• _TASK REQUIREMENTS_
Set down, exactly as they appear, the line containing "bố trí giao diện ra sao. Mình không đi sâu" and all subsequent lines through the end of the material below.
* * *
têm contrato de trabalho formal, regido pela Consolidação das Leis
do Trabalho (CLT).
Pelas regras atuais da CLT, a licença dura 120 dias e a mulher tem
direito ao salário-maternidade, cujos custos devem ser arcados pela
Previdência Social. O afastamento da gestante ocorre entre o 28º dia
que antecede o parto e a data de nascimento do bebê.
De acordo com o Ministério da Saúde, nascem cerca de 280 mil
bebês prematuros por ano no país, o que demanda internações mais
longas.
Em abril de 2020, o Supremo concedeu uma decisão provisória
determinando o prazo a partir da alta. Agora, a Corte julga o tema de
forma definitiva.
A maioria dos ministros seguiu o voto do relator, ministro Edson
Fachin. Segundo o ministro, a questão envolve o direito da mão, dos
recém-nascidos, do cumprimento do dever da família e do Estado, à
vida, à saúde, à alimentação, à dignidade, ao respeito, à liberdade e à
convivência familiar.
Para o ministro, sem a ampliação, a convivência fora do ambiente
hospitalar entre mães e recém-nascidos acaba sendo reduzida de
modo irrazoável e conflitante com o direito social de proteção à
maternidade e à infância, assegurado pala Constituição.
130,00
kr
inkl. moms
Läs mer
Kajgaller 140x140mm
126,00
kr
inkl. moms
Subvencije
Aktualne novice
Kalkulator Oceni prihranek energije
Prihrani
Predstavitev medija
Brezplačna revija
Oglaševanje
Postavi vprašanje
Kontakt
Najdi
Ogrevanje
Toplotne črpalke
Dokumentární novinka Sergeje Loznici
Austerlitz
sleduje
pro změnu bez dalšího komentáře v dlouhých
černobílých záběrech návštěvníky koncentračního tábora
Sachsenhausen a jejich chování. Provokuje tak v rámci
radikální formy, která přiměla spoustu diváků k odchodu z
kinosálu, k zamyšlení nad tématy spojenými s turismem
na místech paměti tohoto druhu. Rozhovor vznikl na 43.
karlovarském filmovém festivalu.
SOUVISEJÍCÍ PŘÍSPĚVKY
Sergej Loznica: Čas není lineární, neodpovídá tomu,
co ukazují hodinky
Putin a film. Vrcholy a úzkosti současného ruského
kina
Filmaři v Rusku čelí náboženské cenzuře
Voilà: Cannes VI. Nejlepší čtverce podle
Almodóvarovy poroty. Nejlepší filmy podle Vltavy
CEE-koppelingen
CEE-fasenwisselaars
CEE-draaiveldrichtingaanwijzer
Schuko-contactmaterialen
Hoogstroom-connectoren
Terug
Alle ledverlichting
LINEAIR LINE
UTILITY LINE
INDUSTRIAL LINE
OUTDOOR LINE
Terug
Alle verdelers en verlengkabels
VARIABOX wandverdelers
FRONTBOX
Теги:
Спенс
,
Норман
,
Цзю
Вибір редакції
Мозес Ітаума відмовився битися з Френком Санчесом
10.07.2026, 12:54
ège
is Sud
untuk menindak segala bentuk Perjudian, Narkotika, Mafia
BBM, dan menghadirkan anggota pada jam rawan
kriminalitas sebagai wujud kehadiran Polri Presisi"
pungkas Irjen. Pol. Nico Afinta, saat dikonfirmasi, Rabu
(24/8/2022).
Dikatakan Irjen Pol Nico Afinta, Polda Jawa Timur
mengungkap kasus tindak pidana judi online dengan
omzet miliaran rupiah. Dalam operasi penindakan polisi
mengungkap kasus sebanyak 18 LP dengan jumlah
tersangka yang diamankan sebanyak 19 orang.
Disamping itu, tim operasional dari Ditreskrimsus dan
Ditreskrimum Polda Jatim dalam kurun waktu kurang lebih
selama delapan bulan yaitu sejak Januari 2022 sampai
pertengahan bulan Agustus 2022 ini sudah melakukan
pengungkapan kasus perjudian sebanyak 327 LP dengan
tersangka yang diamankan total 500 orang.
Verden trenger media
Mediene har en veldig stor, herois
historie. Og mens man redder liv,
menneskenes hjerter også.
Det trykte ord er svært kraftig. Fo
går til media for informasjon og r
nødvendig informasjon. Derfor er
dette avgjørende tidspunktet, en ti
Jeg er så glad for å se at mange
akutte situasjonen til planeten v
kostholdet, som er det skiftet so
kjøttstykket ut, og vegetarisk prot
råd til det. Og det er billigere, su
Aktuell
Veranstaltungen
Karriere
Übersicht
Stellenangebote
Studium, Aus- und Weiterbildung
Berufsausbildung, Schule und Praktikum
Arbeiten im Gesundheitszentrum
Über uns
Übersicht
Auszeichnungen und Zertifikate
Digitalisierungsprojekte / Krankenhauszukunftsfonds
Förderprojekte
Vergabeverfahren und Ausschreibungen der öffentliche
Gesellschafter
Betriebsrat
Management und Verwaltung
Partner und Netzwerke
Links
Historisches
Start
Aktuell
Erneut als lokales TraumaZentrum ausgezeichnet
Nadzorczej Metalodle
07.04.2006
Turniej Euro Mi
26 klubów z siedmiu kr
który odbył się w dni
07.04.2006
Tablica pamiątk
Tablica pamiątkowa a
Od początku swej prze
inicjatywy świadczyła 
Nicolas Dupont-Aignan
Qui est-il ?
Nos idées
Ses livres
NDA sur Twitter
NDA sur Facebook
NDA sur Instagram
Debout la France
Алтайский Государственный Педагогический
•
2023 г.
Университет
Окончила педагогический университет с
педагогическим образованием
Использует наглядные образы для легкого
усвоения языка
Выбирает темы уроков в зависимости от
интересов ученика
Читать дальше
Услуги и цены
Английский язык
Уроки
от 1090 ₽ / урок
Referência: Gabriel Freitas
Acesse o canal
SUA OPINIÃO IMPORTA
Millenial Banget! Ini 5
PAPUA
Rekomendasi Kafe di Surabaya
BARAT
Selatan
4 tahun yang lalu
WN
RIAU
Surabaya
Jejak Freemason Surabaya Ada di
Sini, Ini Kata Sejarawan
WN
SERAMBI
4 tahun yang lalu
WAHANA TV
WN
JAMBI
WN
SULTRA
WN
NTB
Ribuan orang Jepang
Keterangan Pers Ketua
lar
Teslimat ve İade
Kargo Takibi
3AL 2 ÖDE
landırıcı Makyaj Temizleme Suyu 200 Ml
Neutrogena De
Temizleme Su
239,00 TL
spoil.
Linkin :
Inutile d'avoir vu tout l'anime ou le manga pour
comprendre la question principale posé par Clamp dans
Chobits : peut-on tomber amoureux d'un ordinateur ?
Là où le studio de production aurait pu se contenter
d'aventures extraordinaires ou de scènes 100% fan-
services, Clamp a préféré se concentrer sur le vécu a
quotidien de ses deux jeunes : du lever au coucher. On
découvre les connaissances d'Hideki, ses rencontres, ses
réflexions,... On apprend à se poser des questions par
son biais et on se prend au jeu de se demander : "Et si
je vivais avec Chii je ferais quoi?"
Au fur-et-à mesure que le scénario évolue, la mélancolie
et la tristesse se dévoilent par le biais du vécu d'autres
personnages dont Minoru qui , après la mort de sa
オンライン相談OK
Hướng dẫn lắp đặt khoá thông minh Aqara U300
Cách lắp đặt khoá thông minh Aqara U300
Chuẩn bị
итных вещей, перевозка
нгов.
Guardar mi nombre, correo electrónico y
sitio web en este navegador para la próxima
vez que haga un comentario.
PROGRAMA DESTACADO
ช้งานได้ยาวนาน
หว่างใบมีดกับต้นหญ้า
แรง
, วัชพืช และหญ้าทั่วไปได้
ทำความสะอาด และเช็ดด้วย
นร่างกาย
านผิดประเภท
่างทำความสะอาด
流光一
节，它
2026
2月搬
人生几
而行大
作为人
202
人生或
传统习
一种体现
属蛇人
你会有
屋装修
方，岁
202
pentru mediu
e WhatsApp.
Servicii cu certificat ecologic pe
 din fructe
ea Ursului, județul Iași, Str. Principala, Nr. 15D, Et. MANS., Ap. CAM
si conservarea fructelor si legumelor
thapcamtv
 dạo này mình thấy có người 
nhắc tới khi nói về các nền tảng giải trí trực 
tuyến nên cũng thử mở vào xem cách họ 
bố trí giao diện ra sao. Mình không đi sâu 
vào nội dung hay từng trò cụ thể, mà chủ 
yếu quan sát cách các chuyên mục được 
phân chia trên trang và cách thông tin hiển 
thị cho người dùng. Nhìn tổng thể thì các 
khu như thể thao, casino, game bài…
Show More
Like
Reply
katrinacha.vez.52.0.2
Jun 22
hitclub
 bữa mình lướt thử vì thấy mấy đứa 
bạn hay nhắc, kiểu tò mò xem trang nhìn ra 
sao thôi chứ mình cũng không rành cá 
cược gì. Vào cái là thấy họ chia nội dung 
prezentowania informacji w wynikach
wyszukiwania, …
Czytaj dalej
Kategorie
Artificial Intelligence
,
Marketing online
* * *
• _TASK SOLUTION_
bố trí giao diện ra sao. Mình không đi sâu 
vào nội dung hay từng trò cụ thể, mà chủ 
yếu quan sát cách các chuyên mục được 
phân chia trên trang và cách thông tin hiển 
thị cho người dùng. Nhìn tổng thể thì các 
khu như thể thao, casino, game bài…
Show More
Like
Reply
katrinacha.vez.52.0.2
Jun 22
hitclub
 bữa mình lướt thử vì thấy mấy đứa 
bạn hay nhắc, kiểu tò mò xem trang nhìn ra 
sao thôi chứ mình cũng không rành cá 
cược gì. Vào cái là thấy họ chia nội dung 
prezentowania informacji w wynikach
wyszukiwania, …
Czytaj dalej
Kategorie
Artificial Intelligence
,
Marketing online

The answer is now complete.